Anlass des Urteils war ein Fall aus den Niederlanden. Der TV-Star Britt Dekker ließ sich für den Playboy fotografieren. Doch bevor das Heft am Kiosk lag, gab es die Dekker-Bilder schon auf einer australischen Webseite zu sehen. Auf diese Quelle verlinkte die niederländische Seite geenstijl.nl („Kein Stil“), wogegen der Playboy-Verlag prozessierte.

Grundsätzlich kann der Urheber frei entscheiden, wer sein Werk öffentlich wiedergeben darf und wer nicht. Der Urheber ist hier der Fotograf, der dem Playboy-Verlag ein Nutzungsrecht eingeräumt hat. Damit konnte der Playboy nun gegen die australische Webseite vorgehen. Doch das oberste Gericht der Niederlande wollte vom EuGH wissen, ob der Playboy auch gegen den Link von Geenstijl vorgehen konnte. Eigentlich sei der Link ja keine öffentliche Wiedergabe, weil die Photos auf der australischen Seite schon öffentlich waren. Andererseits waren sie dort aber für die niederländischen Interessenten nicht gerade leicht auffindbar.

Der EuGH hat nun erstmals Maßstäbe zur Lösung dieses Problems entwickelt. Er geht davon aus, dass das EU-Urheberrecht einerseits ein „hohes Schutzniveau“ für die Rechte-Inhaber sichern will, dass aber auch das Verlinken von Inhalten wichtig für die Meinungs- und Informationsfreiheit unserer Gesellschaft ist. Die Richter unterscheiden dann zwei Gruppen: nichtkommerzielle und kommerzielle Internetnutzer.

Es findet eine Beweislastumkehr statt

Wer das Internet ohne „Gewinnerzielungsabsicht“ nutzt, kann weiterhin relativ sorglos fremde Seiten verlinken. Er muss nicht prüfen, ob es dort vielleicht Urheberrechtsverletzungen gibt. Eine (unerlaubte) öffentliche Wiedergabe läge nur vor, wenn der Linksetzer weiß, dass der Link auf unerlaubt veröffentlichte Inhalte zielt – zum Beispiel weil ihn der Rechte-Inhaber darauf hingewiesen hat. Auch wenn auf der verlinkten Seite gezielt Beschränkungen umgangen werden, ist der Link einer Privatperson illegal. Das wäre etwa der Fall, wenn wie hier Inhalte veröffentlicht werden, die offensichtlich nur in einem teuren Magazin publiziert werden sollten.

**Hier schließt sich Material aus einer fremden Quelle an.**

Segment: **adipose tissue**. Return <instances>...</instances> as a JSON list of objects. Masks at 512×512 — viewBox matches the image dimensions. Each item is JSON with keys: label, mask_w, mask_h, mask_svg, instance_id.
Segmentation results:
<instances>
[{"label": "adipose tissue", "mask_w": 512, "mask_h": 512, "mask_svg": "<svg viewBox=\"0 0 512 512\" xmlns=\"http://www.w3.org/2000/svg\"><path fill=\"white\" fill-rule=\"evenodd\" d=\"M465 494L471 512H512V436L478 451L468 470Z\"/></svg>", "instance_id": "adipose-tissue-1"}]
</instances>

Wer aber Links „zu Erwerbszwecken“ setzt, muss generell vorher prüfen, ob es auf der verlinkten Seite Urheberrechtsverletzungen gibt. Wenn ein Link auf eine Seite mit Urheberrechtsverletzungen führt, dann wird vermutet, dass der kommerzielle Linksetzer dies wusste. Es findet also eine Beweislastumkehr statt. Der kommerzielle Nutzer kann die Haftung für die Urheberrechtsverletzung nur dann vermeiden, wenn er beweist, dass er davon nichts wusste – zum Beispiel, weil der unerlaubt veröffentlichte Text oder das unerlaubt veröffentlichte Photo erst nach dem Setzen des Links auf die verlinkte Seite gestellt wurde.

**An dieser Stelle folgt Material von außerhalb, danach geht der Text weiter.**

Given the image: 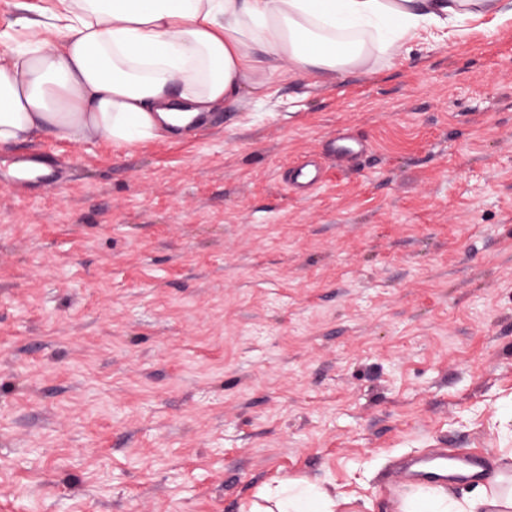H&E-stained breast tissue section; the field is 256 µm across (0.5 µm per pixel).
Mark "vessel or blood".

Da Medien in der Regel zu „Erwerbszwecken“ handeln (auch die taz), müssen sie künftig wohl vor jedem Link prüfen, ob sie sich damit ein Haftungsrisiko einfangen

Da Medien in der Regel zu „Erwerbszwecken“ handeln (auch die taz), müssen sie künftig wohl vor jedem Link prüfen, ob sie sich damit ein Haftungsrisiko einfangen. Das dürfte das Verlinken für sie deutlich unattraktiver machen und damit auch dem Internet nicht gut tun.

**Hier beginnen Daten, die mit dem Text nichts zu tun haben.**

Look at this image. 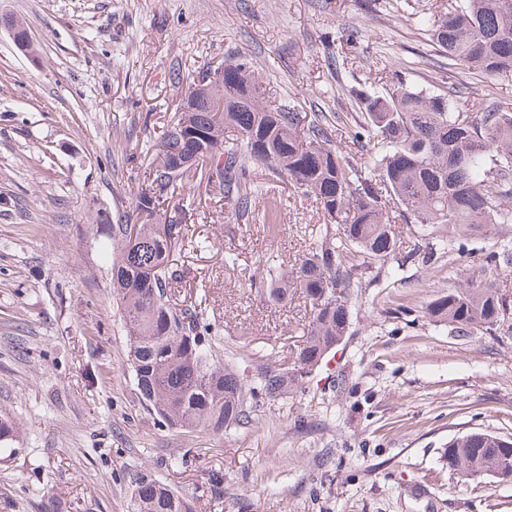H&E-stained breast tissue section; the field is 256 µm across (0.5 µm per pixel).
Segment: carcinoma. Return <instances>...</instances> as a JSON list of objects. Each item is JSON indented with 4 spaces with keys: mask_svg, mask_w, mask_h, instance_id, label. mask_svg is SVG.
Listing matches in <instances>:
<instances>
[{
    "mask_svg": "<svg viewBox=\"0 0 512 512\" xmlns=\"http://www.w3.org/2000/svg\"><path fill=\"white\" fill-rule=\"evenodd\" d=\"M427 32L448 59L486 84L472 112H458L451 93L420 88L401 77L364 89H341L354 111L293 112L265 97L248 62L206 67L207 96L183 111L195 82L153 142L154 158L136 195L139 221L109 226L112 295L128 337V361L138 397L167 426L184 432L224 430L252 421L254 403L278 401L305 387L312 371L348 332L362 290L413 260L448 257L460 281L433 298L427 317L466 335L498 330L512 301L496 273L512 266V241L490 251L488 276L465 277V241L512 224V104L497 97L495 81L512 77V0H461L448 12L422 13ZM224 102V111L211 104ZM368 154L366 167L359 155ZM202 171L207 184L246 220L256 205L279 209L269 182L317 204L324 219L306 248L287 266L263 261L258 288L273 306L303 294L310 302L305 339L290 365L267 363L251 377L218 358L212 323L200 302L177 304L171 285L180 273L174 255L205 250L209 239L188 235L184 217L155 220L176 186ZM414 225L409 248L398 252L396 219ZM441 228L426 240L432 226ZM448 468L462 479L512 478V437L473 431L448 441ZM128 512H194L192 502L146 470L131 481Z\"/></svg>",
    "mask_w": 512,
    "mask_h": 512,
    "instance_id": "cac0c4a2",
    "label": "carcinoma"
}]
</instances>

Der konkrete Fall ließ sich dagegen unproblematisch lösen. Da Geenstijl vom Playboy ausdrücklich darauf hingewiesen wurde, dass der Link auf illegal veröffentlichte Photos führte, lag eindeutig eine unzulässige „öffentliche Wiedergabe“ vor. Im Fall Geenstijl kam es also nicht darauf an, ob die Webseite „zu Erwerbszwecken“ verlinkte (was der EuGH aber annahm). Auch eine Privatperson hätte nicht auf die vorab veröffentlichten Nacktphotos verlinken dürfen. (Az.: C-160/15)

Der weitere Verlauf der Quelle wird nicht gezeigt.